FYI Daily

How Technology Can Help Doctors Better Work With Caregivers

Last updated: Dec 06, 2011

laptop and stethoscope

What if there were simple ways to improve both your loved one's medical care and general care, as well as to make your life easier? High-tech communications solutions that help doctors and caregivers interact more efficiently are available now -- and everyone benefits, says The American Medical Association's amednews.com.

A new National Alliance for Caregiving (NAC) survey shows that physicians are the biggest influencers in prompting caregivers and patients to try a new tool. And physicians are discovering that having supported, informed caregivers -- and being able to get information quickly from them -- results in more cost effective, better care.
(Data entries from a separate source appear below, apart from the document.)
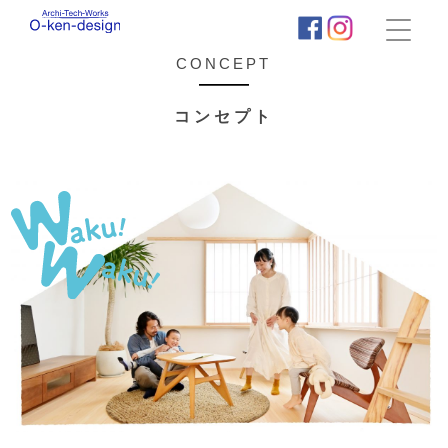
株
式
CONCEPT
会
社
コンセプト
荻
田
建
築
事
務
所
｜
わ
く
わ
く
新
築
住
宅
タ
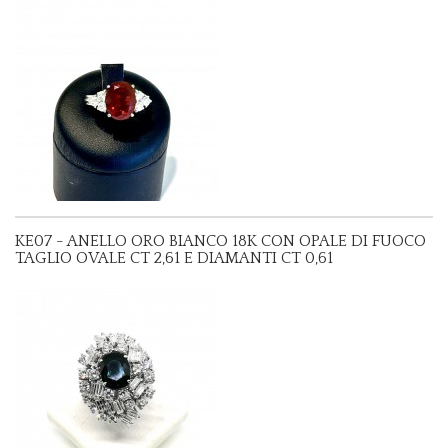
KE07 - ANELLO ORO BIANCO 18K CON OPALE DI FUOCO
TAGLIO OVALE CT 2,61 E DIAMANTI CT 0,61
Among the ways doctors are increasingly using technology with caregivers:

  • Coordination of care. Being able to access electronic medical records (with proper HIPAA clearance of course, lets caregivers more easily share records from one doctor to the next.

  • Medication compliance. Doctors can help caregivers and patients locate tools to help ensure that meds are taken properly through reminders and tracking systems. The article notes that smart-pill technologies in development could send alerts to caregivers or physicians when a pill is swallowed.
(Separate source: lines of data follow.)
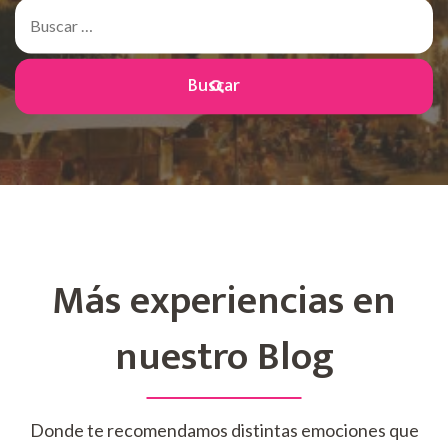
Buscar:
Más experiencias en
nuestro Blog
Donde te recomendamos distintas emociones que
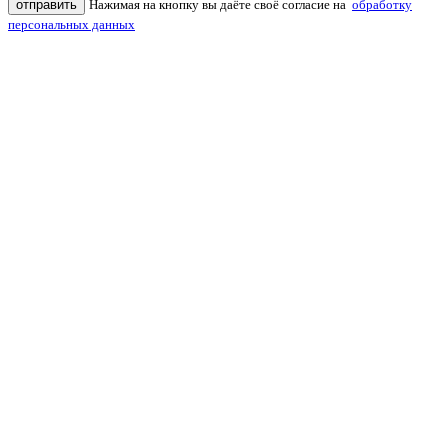
отправить
Нажимая на кнопку вы даёте своё согласие на
обработку
персональных данных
  • Remote monitoring. Devices collect data such as vital signs, blood pressure, and blood sugar levels, and send that information to physicians or care managers for analysis. Having the right technology available can raise the confidence of caregivers in taking on these tasks.

  • Support groups. Doctors know that caregivers who can vent and find advice feel more supported and better able to provide care.

In the NAC survey, 88 percent said that if a health professional explained that a particular technology would help, caregivers would be more likely to try it. And why not, if a technology could simplify the stress of caregiving, it seems, and to minimize the odds of mistakes or important information slipping through the cracks.